Expectations the Federal Reserve may be close to done with its interest rate hikes may mean bond yields have reached their top. Rate cuts could be getting closer, and that could trigger a recovery for bond funds, Lammer said.

Chasing yields

Laura Mattia, chief executive of Atlas Fiduciary in Sarasota, Florida, said the biggest mistake she sees clients make with bonds is chasing yield, especially with corporate bonds. Recently elevated yields and low prices have made some investors think they can use bonds to generate the same returns that they might get from stocks, but with lower risks. There are a few problems with that assumption, however.

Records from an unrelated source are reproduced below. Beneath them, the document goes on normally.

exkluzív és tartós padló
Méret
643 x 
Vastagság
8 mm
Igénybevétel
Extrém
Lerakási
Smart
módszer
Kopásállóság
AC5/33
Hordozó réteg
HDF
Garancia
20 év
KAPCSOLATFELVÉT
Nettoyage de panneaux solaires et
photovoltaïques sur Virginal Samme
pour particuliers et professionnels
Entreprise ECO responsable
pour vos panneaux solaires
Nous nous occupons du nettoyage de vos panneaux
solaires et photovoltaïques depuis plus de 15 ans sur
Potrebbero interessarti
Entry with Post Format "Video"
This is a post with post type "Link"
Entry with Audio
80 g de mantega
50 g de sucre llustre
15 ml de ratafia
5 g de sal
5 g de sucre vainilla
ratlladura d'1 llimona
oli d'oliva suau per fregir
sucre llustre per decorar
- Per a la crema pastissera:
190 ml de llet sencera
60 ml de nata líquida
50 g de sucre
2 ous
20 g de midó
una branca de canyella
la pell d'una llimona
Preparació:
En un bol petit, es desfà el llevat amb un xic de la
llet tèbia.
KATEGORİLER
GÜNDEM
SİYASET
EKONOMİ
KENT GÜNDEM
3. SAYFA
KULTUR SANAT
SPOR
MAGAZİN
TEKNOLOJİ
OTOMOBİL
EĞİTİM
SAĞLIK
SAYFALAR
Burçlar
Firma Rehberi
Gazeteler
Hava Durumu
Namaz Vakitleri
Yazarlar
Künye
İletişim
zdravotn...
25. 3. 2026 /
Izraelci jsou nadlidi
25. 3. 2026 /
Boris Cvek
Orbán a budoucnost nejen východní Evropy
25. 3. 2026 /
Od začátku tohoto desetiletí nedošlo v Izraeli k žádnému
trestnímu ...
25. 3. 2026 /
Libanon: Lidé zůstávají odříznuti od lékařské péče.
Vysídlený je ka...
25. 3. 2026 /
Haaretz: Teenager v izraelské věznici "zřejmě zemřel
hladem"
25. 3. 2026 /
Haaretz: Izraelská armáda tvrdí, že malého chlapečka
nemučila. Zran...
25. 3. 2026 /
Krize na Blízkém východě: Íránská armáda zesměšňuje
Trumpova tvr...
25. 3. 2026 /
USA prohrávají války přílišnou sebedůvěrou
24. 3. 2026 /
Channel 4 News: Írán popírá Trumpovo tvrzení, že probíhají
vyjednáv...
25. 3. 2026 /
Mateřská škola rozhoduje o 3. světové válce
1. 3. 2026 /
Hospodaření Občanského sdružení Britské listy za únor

First: Higher yields can be a sign a bond investment or fund is too risky for the average investor. This is especially the case with companies that are in distress. In order to attract investors, they need to offer higher yields. But this reward comes with the risk that a company may go under and end up unable to pay back investors anything at all.

Second: Some bond yields change over time, particularly if they are linked to inflation.

“I bonds were really popular for a while when their interest rates were almost 10%,” said Dennis Nolte, a financial consultant with Seacoast Investment Services in Winter Park, Florida. “A bunch of people read the articles and put their $10,000 into I Bonds online and didn’t realize that the interest rate moves every six months.”

Now I bond interest rates are sitting at 5.27% and investors, and investors not only must hold I bonds for at least a year, but will lose interest from the prior three months if they cash them in before five years.

Third: Yields mask tax implications. Corporate, government and municipal bonds all face different liabilities. Income from corporate bonds is usually taxed at all levels; government bonds only at the federal level; and municipal-bond income is generally untaxed at the federal and state levels, depending on where you live. This means that a corporate bond with a high yield may actually bring an investor lower real returns versus a (possibly less risky) municipal bond once taxes are taken into account.

So, for the average individual investor — it’s best not to exit an asset class just because it has not been performing well recently, says Mattia. 

“Investors need to have the discipline to stay with a well diversified portfolio that has been developed strategically,” she says. “In the long run, they will be rewarded. Remember correlation is dynamic and bonds will perform.”